### TASK BRIEF
When you copy the listing, reproduce each line as it appears and omit every image.

++++ DATA RECORDS ++++

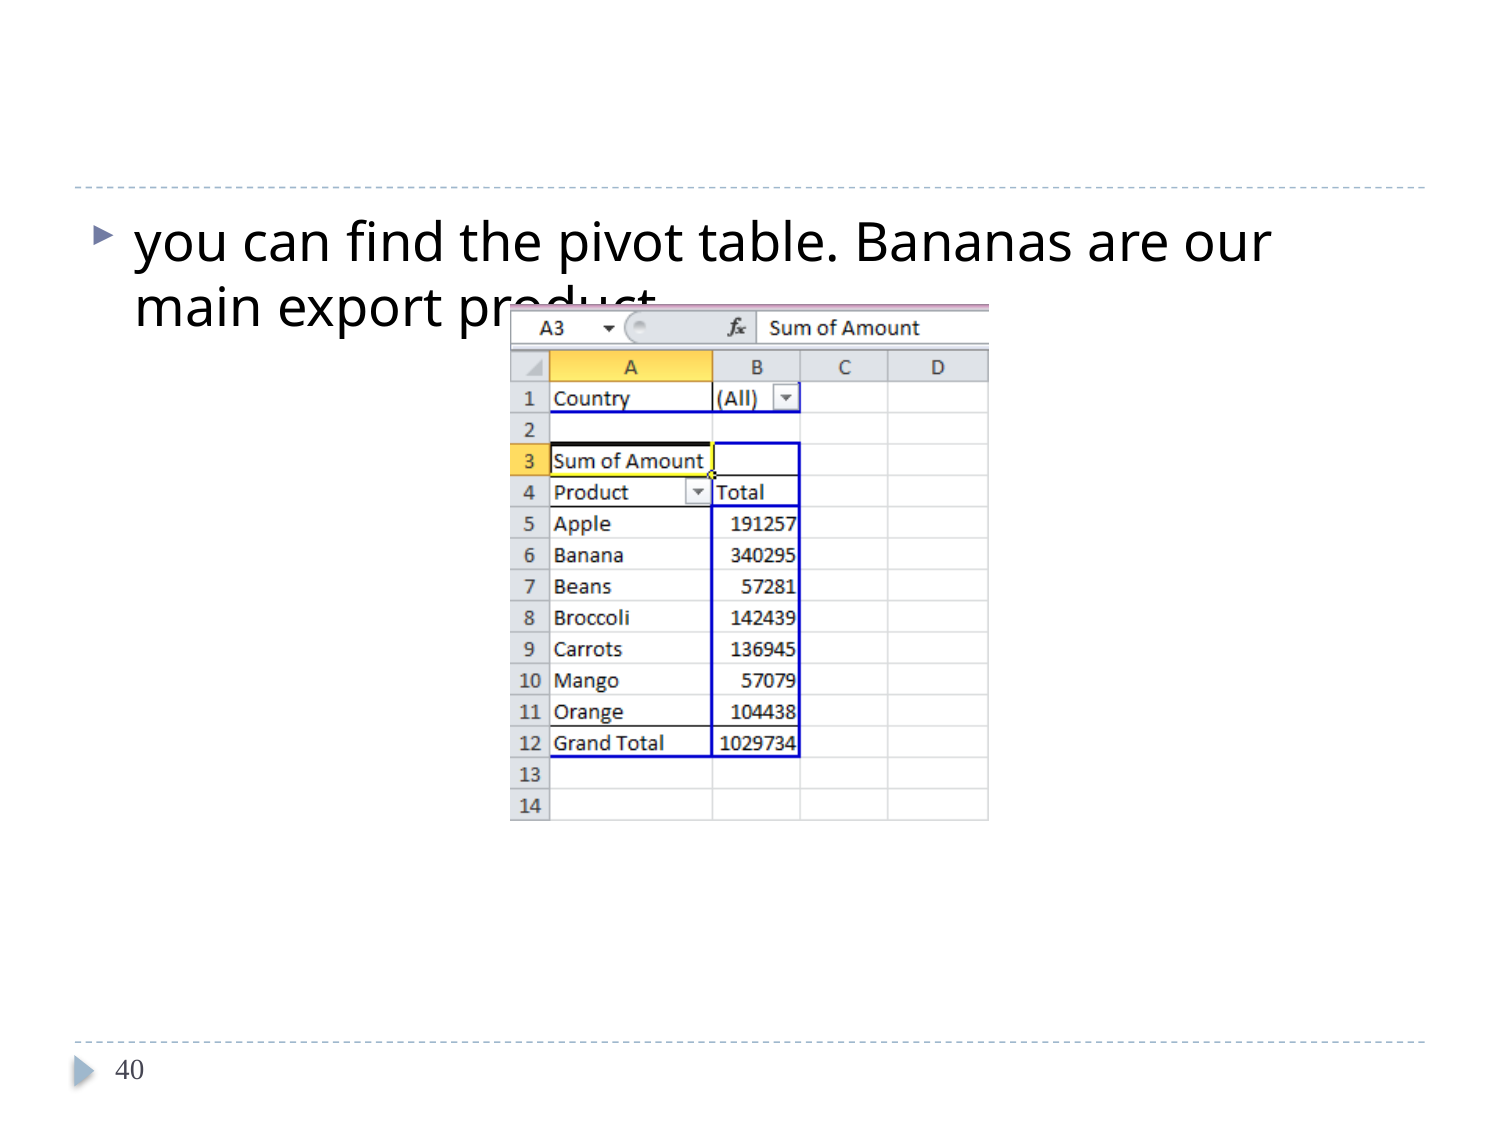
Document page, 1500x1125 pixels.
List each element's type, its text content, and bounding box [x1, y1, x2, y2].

list you can find the pivot table. Bananas are our main export product. [74, 199, 1426, 1011]
slide_number 40 [100, 1042, 426, 1103]
picture [510, 304, 990, 821]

++++

### ANSWER TO THIS EXERCISE
Document page, 1500x1125 pixels.
List each element's type, its text content, and bounding box [x1, y1, x2, y2].

list you can find the pivot table. Bananas are our main export product. [74, 199, 1426, 1011]
slide_number 40 [100, 1042, 426, 1103]
picture [510, 304, 990, 821]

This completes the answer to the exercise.